▸ **TASK BRIEF**
Present the count of lines in the entries below that hold "were", and present nothing else.

▸ **DATA FOR REVIEW**

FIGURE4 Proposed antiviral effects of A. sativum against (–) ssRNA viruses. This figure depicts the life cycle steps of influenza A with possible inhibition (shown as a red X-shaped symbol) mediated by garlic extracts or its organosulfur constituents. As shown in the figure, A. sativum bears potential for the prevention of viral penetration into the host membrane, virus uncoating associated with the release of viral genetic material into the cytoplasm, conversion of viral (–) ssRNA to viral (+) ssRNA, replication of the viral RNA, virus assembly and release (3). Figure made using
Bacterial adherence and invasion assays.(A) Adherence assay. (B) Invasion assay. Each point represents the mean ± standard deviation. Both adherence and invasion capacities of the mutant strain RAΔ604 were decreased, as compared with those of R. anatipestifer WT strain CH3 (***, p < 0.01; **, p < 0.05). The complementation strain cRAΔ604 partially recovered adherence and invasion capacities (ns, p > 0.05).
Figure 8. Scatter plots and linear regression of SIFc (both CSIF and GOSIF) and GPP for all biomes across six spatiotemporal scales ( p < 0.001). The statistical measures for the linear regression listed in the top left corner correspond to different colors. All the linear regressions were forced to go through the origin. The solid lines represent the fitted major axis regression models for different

---

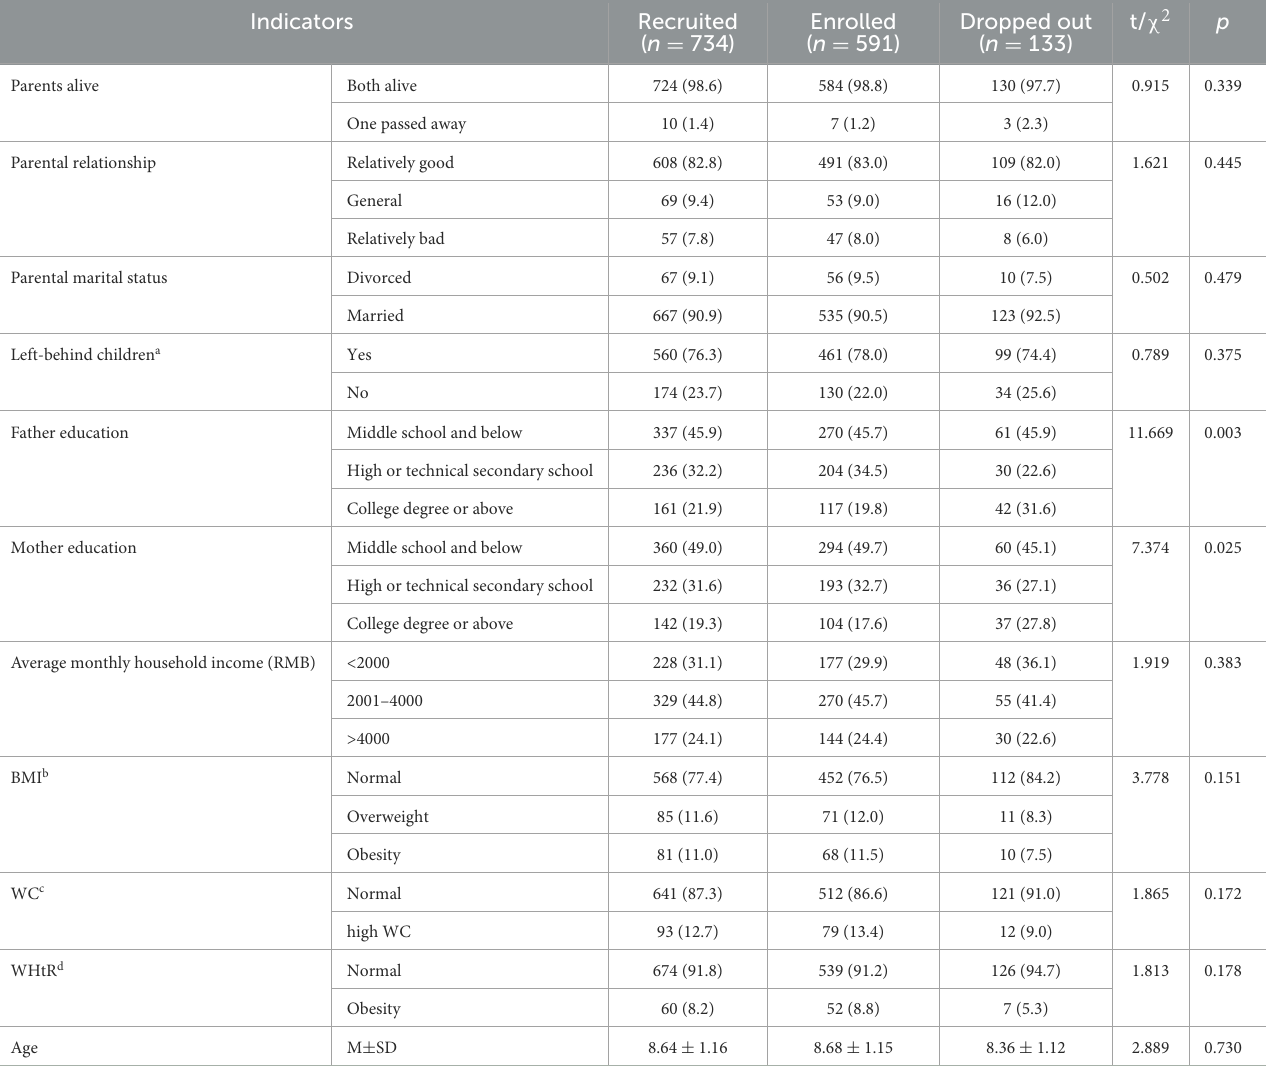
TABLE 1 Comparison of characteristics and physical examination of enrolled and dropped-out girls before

▸ **RESPONSE AREA**
2